PROBLEM TO WORK ON:
Please count the lines in the data below that hold "automatically" and answer with the number by itself.

Collected data:
══════════

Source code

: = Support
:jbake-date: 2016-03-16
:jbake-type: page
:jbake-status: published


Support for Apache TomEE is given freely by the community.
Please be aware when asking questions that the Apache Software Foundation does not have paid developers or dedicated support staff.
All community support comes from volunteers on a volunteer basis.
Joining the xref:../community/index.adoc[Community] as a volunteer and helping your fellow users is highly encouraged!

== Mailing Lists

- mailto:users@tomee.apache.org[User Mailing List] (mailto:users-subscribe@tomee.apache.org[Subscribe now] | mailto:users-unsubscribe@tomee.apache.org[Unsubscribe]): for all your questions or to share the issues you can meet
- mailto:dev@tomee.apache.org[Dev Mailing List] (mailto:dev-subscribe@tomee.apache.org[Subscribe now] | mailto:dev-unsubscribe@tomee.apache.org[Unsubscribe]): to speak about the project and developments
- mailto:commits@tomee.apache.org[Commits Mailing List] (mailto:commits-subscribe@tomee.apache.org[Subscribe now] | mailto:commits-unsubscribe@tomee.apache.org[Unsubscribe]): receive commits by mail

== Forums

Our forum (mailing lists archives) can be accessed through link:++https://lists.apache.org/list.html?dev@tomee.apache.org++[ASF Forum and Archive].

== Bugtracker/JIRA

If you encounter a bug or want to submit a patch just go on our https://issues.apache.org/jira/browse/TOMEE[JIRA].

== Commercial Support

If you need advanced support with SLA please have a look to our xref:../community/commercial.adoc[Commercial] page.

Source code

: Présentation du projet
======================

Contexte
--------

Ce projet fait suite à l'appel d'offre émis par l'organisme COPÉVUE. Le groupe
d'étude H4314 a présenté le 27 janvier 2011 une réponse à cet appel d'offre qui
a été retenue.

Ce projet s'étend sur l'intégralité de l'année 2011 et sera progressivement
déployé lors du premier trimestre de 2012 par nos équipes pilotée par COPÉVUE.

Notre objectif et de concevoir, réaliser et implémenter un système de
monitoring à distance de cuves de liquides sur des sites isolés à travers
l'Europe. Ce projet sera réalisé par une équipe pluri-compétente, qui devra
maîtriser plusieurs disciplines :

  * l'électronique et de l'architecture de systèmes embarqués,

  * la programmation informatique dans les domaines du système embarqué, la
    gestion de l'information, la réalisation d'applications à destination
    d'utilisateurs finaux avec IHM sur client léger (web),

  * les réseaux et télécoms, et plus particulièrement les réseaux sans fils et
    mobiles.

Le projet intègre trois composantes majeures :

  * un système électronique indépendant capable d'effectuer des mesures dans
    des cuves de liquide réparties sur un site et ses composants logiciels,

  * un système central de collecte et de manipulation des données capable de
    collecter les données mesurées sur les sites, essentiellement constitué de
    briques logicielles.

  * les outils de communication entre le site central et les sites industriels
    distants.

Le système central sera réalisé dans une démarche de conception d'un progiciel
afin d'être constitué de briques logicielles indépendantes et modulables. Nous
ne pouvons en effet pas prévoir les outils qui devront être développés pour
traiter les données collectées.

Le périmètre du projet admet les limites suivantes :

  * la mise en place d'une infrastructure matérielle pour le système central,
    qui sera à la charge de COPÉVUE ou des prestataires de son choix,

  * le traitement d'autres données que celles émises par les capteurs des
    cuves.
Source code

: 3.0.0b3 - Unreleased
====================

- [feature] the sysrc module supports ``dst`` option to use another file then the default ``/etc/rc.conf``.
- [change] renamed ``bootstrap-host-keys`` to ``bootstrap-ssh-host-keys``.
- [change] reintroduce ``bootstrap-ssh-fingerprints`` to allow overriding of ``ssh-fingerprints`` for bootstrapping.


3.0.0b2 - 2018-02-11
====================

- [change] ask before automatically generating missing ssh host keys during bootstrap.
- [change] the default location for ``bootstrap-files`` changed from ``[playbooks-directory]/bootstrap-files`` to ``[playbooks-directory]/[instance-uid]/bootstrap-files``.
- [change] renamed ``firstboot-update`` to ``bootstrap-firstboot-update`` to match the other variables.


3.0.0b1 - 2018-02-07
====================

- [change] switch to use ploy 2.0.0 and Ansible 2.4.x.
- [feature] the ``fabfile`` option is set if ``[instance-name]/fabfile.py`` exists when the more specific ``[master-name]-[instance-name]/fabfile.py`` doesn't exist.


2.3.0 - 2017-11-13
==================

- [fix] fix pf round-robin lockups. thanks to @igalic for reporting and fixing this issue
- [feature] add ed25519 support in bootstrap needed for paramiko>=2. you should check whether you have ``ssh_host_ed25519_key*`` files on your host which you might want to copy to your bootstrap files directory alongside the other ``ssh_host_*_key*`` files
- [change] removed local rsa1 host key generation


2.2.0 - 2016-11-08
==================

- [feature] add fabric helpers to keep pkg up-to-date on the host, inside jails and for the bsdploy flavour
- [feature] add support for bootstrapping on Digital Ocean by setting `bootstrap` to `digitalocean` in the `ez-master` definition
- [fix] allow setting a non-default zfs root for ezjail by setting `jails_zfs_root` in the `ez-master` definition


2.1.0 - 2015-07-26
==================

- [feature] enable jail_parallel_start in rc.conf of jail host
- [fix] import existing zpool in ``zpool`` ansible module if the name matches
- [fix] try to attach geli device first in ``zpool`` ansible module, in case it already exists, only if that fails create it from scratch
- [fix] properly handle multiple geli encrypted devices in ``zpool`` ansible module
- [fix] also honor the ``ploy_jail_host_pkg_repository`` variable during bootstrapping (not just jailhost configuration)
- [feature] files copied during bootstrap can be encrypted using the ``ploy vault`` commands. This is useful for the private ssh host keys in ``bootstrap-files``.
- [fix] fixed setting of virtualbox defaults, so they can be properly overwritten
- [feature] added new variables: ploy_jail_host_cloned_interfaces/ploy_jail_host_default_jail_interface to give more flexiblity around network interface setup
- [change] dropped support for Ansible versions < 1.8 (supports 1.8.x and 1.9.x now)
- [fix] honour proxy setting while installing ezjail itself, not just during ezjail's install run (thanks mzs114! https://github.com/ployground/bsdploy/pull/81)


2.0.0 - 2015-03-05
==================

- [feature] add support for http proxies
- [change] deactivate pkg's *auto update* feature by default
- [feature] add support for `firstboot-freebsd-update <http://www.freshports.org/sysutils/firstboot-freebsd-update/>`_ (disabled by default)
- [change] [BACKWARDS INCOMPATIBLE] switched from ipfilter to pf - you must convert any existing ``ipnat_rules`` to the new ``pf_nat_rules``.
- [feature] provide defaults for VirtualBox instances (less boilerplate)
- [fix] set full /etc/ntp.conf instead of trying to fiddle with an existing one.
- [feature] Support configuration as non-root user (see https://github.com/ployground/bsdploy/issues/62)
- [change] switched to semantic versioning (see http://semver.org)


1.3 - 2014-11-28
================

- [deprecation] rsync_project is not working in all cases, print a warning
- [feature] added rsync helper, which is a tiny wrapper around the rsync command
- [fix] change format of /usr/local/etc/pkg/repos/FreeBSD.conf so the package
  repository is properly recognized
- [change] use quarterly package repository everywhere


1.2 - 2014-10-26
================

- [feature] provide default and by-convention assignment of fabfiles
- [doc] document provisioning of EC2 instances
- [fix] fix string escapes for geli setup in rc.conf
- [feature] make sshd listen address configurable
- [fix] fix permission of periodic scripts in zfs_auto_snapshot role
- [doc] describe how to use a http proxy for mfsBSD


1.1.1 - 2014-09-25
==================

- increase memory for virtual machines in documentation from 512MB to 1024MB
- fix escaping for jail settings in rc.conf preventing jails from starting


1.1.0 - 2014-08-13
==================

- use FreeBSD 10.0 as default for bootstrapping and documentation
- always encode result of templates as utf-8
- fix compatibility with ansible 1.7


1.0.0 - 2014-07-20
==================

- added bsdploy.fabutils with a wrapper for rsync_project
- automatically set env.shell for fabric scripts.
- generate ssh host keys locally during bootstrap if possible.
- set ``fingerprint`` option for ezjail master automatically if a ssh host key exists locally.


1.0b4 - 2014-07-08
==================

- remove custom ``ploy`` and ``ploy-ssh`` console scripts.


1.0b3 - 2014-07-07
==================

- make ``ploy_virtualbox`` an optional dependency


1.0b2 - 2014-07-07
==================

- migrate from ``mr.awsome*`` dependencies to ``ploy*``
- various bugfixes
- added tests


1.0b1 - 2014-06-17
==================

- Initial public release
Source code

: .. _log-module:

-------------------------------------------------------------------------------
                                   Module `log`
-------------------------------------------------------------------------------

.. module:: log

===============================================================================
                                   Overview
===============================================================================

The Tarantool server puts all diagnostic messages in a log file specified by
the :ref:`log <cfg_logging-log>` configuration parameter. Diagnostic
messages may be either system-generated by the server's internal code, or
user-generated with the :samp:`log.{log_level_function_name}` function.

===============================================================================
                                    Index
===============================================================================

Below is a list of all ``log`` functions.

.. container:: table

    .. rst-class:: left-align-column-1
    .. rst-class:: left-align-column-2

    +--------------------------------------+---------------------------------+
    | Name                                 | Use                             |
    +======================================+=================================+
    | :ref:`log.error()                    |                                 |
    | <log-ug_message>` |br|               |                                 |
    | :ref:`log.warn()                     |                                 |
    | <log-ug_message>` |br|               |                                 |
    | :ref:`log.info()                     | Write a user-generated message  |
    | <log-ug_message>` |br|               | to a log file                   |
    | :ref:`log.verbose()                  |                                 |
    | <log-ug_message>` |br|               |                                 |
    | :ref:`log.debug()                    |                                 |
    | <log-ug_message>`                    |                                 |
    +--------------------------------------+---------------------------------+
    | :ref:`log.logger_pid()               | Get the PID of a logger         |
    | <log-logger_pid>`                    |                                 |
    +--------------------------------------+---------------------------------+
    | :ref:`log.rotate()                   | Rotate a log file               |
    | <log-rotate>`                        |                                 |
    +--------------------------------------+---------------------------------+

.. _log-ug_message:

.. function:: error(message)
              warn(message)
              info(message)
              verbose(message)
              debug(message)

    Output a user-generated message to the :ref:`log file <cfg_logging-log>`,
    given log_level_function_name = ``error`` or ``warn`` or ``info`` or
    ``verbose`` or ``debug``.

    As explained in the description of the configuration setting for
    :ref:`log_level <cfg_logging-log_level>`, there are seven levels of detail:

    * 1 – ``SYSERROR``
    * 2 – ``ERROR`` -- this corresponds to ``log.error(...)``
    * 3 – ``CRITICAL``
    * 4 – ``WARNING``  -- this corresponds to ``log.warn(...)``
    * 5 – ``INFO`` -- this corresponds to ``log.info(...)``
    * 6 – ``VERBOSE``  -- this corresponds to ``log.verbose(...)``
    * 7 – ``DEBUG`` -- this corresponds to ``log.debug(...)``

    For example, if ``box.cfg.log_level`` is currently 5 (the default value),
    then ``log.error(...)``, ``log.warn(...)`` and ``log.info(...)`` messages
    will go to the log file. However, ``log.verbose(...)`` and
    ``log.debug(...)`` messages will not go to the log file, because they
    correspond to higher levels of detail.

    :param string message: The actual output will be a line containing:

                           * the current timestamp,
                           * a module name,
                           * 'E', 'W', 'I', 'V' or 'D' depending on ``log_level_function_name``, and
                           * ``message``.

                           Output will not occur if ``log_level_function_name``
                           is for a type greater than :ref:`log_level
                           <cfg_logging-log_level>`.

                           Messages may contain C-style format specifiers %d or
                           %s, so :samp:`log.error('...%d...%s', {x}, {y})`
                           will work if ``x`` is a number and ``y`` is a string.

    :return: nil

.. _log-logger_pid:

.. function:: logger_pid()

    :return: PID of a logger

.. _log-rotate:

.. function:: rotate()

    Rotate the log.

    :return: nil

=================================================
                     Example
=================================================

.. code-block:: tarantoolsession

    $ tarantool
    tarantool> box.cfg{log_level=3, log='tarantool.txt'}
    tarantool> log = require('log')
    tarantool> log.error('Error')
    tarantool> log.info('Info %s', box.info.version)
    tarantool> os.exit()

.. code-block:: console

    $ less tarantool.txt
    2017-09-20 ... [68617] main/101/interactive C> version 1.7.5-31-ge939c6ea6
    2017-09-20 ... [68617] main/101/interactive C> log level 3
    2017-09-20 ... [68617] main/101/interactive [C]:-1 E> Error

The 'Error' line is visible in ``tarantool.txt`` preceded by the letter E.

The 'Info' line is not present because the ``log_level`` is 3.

══════════

ANSWER SECTION:
3